--- Excerto para ler ---
De manhã preguicei um pouco e trabalhei au ralenti.
Ao início da tarde era vez de consulta; esperei cerca de uma hora e tive tantos elogios da médica que até fiquei encavacada. Levava semi-memorizados quatro pontos entre queixas e factos a relatar. Consegui não me esquecer de nenhum, o que não costuma acontecer. É engraçado como vou duas ou três vezes por ano à médica do juízo (ou da falta dele) para ela me dizer invariavelmente que tenho muito mais tino do que julgo. Vou gabar-me, contando: além de dizer que confiava em pleno na minha gestão do tratamento, chamou-me corajosa. Face aos meus relatos de alterações de sintomas nos últimos anos, acrescentou que a mudança a que me sujeitei há dois anos e meio com o bypass gástrico costuma trazer muitas alterações a nível psicológico, com mudanças profundas na vida dos pacientes, pelo que até lidei muito bem com tudo. Babei, confesso. Tanto que fui lanchar sozinha para festejar enquanto telefonei ao Nuno e à minha mãe a contar-lhes os elogios recebidos; podia esperar por contar aqui a mim própria e a todos, afinal leriam na mesma. Espalha-brasas, como o do golo, é o que é.

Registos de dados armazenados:
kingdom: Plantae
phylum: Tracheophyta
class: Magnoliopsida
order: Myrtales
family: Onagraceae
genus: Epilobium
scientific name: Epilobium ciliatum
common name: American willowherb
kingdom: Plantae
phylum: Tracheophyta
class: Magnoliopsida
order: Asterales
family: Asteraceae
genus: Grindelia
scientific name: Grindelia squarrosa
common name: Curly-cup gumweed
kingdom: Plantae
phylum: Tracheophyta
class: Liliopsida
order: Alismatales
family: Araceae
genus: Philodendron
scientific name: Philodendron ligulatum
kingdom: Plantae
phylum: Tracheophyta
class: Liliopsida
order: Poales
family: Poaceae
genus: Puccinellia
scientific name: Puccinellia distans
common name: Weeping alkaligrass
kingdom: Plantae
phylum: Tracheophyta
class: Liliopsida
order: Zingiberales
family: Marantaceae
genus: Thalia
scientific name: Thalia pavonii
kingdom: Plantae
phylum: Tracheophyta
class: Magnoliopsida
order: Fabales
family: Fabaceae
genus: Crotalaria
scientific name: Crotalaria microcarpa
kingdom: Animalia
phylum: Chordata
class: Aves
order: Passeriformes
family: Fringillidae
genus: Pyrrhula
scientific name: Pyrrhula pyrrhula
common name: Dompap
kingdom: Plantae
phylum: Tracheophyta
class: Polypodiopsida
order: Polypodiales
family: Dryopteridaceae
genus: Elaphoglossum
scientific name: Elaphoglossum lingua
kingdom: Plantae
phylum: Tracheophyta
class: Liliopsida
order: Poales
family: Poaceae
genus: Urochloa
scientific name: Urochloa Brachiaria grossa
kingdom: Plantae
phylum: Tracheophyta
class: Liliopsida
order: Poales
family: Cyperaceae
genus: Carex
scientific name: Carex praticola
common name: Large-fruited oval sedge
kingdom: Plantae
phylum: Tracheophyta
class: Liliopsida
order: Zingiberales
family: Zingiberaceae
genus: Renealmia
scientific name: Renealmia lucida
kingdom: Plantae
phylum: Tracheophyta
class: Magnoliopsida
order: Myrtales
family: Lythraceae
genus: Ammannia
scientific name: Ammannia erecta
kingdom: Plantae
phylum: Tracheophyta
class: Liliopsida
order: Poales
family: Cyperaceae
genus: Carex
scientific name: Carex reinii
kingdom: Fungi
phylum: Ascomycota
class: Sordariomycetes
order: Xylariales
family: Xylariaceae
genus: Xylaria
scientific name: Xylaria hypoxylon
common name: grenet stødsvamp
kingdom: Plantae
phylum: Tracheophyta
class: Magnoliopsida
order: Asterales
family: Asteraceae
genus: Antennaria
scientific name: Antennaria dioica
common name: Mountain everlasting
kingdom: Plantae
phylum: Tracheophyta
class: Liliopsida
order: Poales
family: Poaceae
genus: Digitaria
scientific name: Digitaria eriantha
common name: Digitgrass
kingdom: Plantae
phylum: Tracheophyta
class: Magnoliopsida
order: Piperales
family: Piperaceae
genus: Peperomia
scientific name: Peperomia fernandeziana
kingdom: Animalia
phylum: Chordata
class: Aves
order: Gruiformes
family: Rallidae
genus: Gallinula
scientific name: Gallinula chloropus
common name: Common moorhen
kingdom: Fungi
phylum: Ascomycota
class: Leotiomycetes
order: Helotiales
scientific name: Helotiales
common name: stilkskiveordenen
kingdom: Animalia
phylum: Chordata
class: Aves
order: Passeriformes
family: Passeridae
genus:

--- O que fazer ---
Prossegue o relato do dia da consulta com a médica, retomando-o logo a seguir à última frase.

--- Resposta ---
Regressei ao trabalho. Fiz o que tinha a fazer. Ao fim do dia saí e fui ao supermercado comprar os saquinhos de higiene do gato, que uso para deitar no lixo depois de tratar da areia. Vim para casa. Relaxei dez minutos e saí logo a seguir para ir à farmácia comprar não conto o quê. Voltei para casa, preparei a costumeira salada de alface, cenoura, tomate, ovo cozido, mozzarela, azeitonas e noz, temperei como sempre com sal, azeite e vinagre balsâmico (o que tenho agora é creme, mas gosto muito mais do trivial líquido). Levantei-me a meio do prato porque estava a morrer de sono. Adormeci no sofá. Meia-hora depois acordei, comi o resto do prato [depois de reler o post reparei que omiti o facto de antes de ir à farmácia ter comido um bolo, o que justifica não conseguir ingerir o prato inteiro do jantar e também o ganho de peso dos últimos oito meses].
Passei a ferro as peças de vestuário que estavam no estendal. Coisa rara. Passo a ferro francamente mal peças pontuais duas ou três vezes ao ano, sempre nestas situações de excepção. Adiantei as duas malas de cabine - a rebentar pelas costuras; nada chique. Amanhã terei só de pôr o que estando a uso não pode ir já para dentro. Toda a vida fui a que não ligava peva a possíveis imprevistos; relaxada, pensava sempre: depois logo se vê. Nos últimos anos, com a velhice precoce, fico ansiosa se não preparar tudo com antecedência.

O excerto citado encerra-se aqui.